**Supplied records**

-------------------------

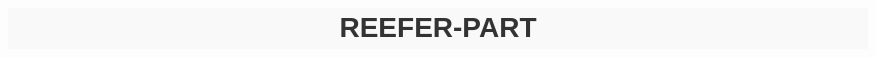 # REEFER-PART
<!DOCTYPE html>
<html lang="th">
<head>
  <meta charset="UTF-8" />
  <title>Product Catalog - Responsive Upload</title>
  <meta name="viewport" content="width=device-width, initial-scale=1.0" />
  <style>
    body { font-family: Arial, sans-serif; margin: 0; padding: 20px; background: #f9f9f9; }
    h1 { text-align: center; color: #333; }
    .tabs { display: flex; flex-wrap: wrap; justify-content: center; margin-bottom: 20px; gap: 10px; }
    .tab-btn { padding: 10px 20px; background: #ccc; border: none; border-radius: 5px; cursor: pointer; }
    .tab-btn.active { background: #007BFF; color: #fff; }
    .tab-content { display: none; }
    .tab-content.active { display: block; }
    .search-bar { text-align: center; margin-bottom: 15px; }
    .search-bar input {
      padding: 8px; width: 90%; max-width: 400px;
      border: 1px solid #ccc; border-radius: 5px;
    }
    .add-form {
      background: #fff; padding: 15px; border-radius: 10px;
      max-width: 100%; margin: 0 auto 20px; box-shadow: 0 0 10px rgba(0,0,0,0.05);
      display: flex; flex-wrap: wrap; gap: 10px; justify-content: space-between;
    }
    .add-form input {
      padding: 8px; border: 1px solid #ccc; border-radius: 4px;
      flex: 1 1 150px; min-width: 120px;
    }
    .add-form button {
      padding: 10px 16px; background: #28a745; color: #fff; border: none;
      border-radius: 5px; cursor: pointer;
    }
    .drop-zone {
      border: 2px dashed #aaa;
      padding: 20px;
      text-align: center;
      border-radius: 10px;
      background: #fdfdfd;
      flex: 1 1 100%;
    }
    .drop-zone.dragover {
      background-color: #e0f7fa;
    }
    .product-list .product {
      background: #fff; margin-bottom: 15px; border-radius: 8px; display: flex;
      flex-wrap: wrap; gap: 15px; padding: 15px; box-shadow: 0 0 5px rgba(0,0,0,0.1);
    }
    .product img { width: 260px; height: auto; border-radius: 6px; object-fit: contain; }
    .details { flex: 1; min-width: 400px; }
    .price { color: #e67e22; font-weight: bold; }
    .actions button {
      margin-right: 10px; padding: 6px 12px;
      border: none; border-radius: 6px; cursor: pointer;
    }
    .edit { background: #ffc107; }
    .delete { background: #dc3545; color: #fff; }
    @media(max-width: 600px){
      .add-form input { flex: 1 1 100%; }
    }
  </style>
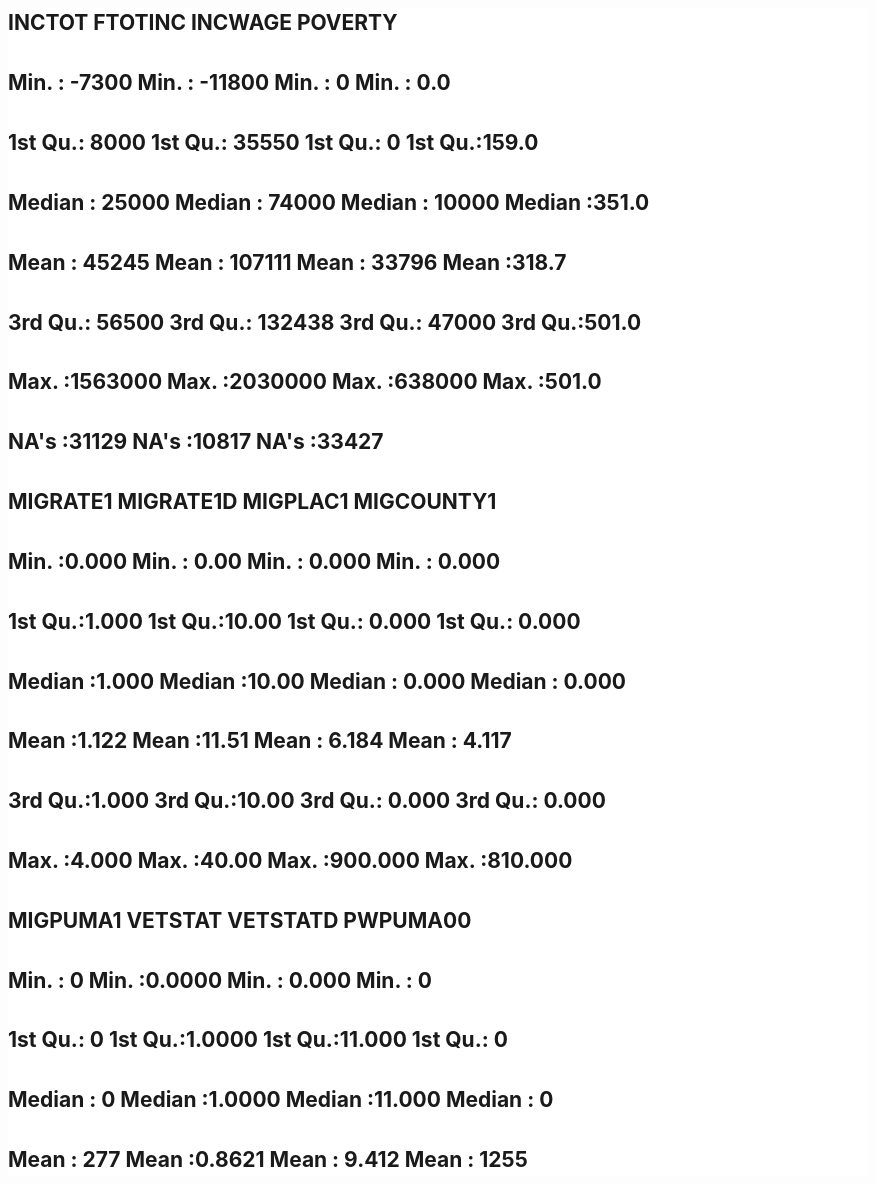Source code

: ##      INCTOT           FTOTINC           INCWAGE          POVERTY     
##  Min.   :  -7300   Min.   : -11800   Min.   :     0   Min.   :  0.0  
##  1st Qu.:   8000   1st Qu.:  35550   1st Qu.:     0   1st Qu.:159.0  
##  Median :  25000   Median :  74000   Median : 10000   Median :351.0  
##  Mean   :  45245   Mean   : 107111   Mean   : 33796   Mean   :318.7  
##  3rd Qu.:  56500   3rd Qu.: 132438   3rd Qu.: 47000   3rd Qu.:501.0  
##  Max.   :1563000   Max.   :2030000   Max.   :638000   Max.   :501.0  
##  NA's   :31129     NA's   :10817     NA's   :33427                   
##     MIGRATE1       MIGRATE1D        MIGPLAC1         MIGCOUNTY1     
##  Min.   :0.000   Min.   : 0.00   Min.   :  0.000   Min.   :  0.000  
##  1st Qu.:1.000   1st Qu.:10.00   1st Qu.:  0.000   1st Qu.:  0.000  
##  Median :1.000   Median :10.00   Median :  0.000   Median :  0.000  
##  Mean   :1.122   Mean   :11.51   Mean   :  6.184   Mean   :  4.117  
##  3rd Qu.:1.000   3rd Qu.:10.00   3rd Qu.:  0.000   3rd Qu.:  0.000  
##  Max.   :4.000   Max.   :40.00   Max.   :900.000   Max.   :810.000  
##                                                                     
##     MIGPUMA1        VETSTAT          VETSTATD         PWPUMA00    
##  Min.   :    0   Min.   :0.0000   Min.   : 0.000   Min.   :    0  
##  1st Qu.:    0   1st Qu.:1.0000   1st Qu.:11.000   1st Qu.:    0  
##  Median :    0   Median :1.0000   Median :11.000   Median :    0  
##  Mean   :  277   Mean   :0.8621   Mean   : 9.412   Mean   : 1255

-------------------------

This task calls for the records to be copied exactly, without pictures.

 # REEFER-PART
<!DOCTYPE html>
<html lang="th">
<head>
  <meta charset="UTF-8" />
  <title>Product Catalog - Responsive Upload</title>
  <meta name="viewport" content="width=device-width, initial-scale=1.0" />
  <style>
    body { font-family: Arial, sans-serif; margin: 0; padding: 20px; background: #f9f9f9; }
    h1 { text-align: center; color: #333; }
    .tabs { display: flex; flex-wrap: wrap; justify-content: center; margin-bottom: 20px; gap: 10px; }
    .tab-btn { padding: 10px 20px; background: #ccc; border: none; border-radius: 5px; cursor: pointer; }
    .tab-btn.active { background: #007BFF; color: #fff; }
    .tab-content { display: none; }
    .tab-content.active { display: block; }
    .search-bar { text-align: center; margin-bottom: 15px; }
    .search-bar input {
      padding: 8px; width: 90%; max-width: 400px;
      border: 1px solid #ccc; border-radius: 5px;
    }
    .add-form {
      background: #fff; padding: 15px; border-radius: 10px;
      max-width: 100%; margin: 0 auto 20px; box-shadow: 0 0 10px rgba(0,0,0,0.05);
      display: flex; flex-wrap: wrap; gap: 10px; justify-content: space-between;
    }
    .add-form input {
      padding: 8px; border: 1px solid #ccc; border-radius: 4px;
      flex: 1 1 150px; min-width: 120px;
    }
    .add-form button {
      padding: 10px 16px; background: #28a745; color: #fff; border: none;
      border-radius: 5px; cursor: pointer;
    }
    .drop-zone {
      border: 2px dashed #aaa;
      padding: 20px;
      text-align: center;
      border-radius: 10px;
      background: #fdfdfd;
      flex: 1 1 100%;
    }
    .drop-zone.dragover {
      background-color: #e0f7fa;
    }
    .product-list .product {
      background: #fff; margin-bottom: 15px; border-radius: 8px; display: flex;
      flex-wrap: wrap; gap: 15px; padding: 15px; box-shadow: 0 0 5px rgba(0,0,0,0.1);
    }
    .product img { width: 260px; height: auto; border-radius: 6px; object-fit: contain; }
    .details { flex: 1; min-width: 400px; }
    .price { color: #e67e22; font-weight: bold; }
    .actions button {
      margin-right: 10px; padding: 6px 12px;
      border: none; border-radius: 6px; cursor: pointer;
    }
    .edit { background: #ffc107; }
    .delete { background: #dc3545; color: #fff; }
    @media(max-width: 600px){
      .add-form input { flex: 1 1 100%; }
    }
  </style>
Source code

: ##      INCTOT           FTOTINC           INCWAGE          POVERTY     
##  Min.   :  -7300   Min.   : -11800   Min.   :     0   Min.   :  0.0  
##  1st Qu.:   8000   1st Qu.:  35550   1st Qu.:     0   1st Qu.:159.0  
##  Median :  25000   Median :  74000   Median : 10000   Median :351.0  
##  Mean   :  45245   Mean   : 107111   Mean   : 33796   Mean   :318.7  
##  3rd Qu.:  56500   3rd Qu.: 132438   3rd Qu.: 47000   3rd Qu.:501.0  
##  Max.   :1563000   Max.   :2030000   Max.   :638000   Max.   :501.0  
##  NA's   :31129     NA's   :10817     NA's   :33427                   
##     MIGRATE1       MIGRATE1D        MIGPLAC1         MIGCOUNTY1     
##  Min.   :0.000   Min.   : 0.00   Min.   :  0.000   Min.   :  0.000  
##  1st Qu.:1.000   1st Qu.:10.00   1st Qu.:  0.000   1st Qu.:  0.000  
##  Median :1.000   Median :10.00   Median :  0.000   Median :  0.000  
##  Mean   :1.122   Mean   :11.51   Mean   :  6.184   Mean   :  4.117  
##  3rd Qu.:1.000   3rd Qu.:10.00   3rd Qu.:  0.000   3rd Qu.:  0.000  
##  Max.   :4.000   Max.   :40.00   Max.   :900.000   Max.   :810.000  
##                                                                     
##     MIGPUMA1        VETSTAT          VETSTATD         PWPUMA00    
##  Min.   :    0   Min.   :0.0000   Min.   : 0.000   Min.   :    0  
##  1st Qu.:    0   1st Qu.:1.0000   1st Qu.:11.000   1st Qu.:    0  
##  Median :    0   Median :1.0000   Median :11.000   Median :    0  
##  Mean   :  277   Mean   :0.8621   Mean   : 9.412   Mean   : 1255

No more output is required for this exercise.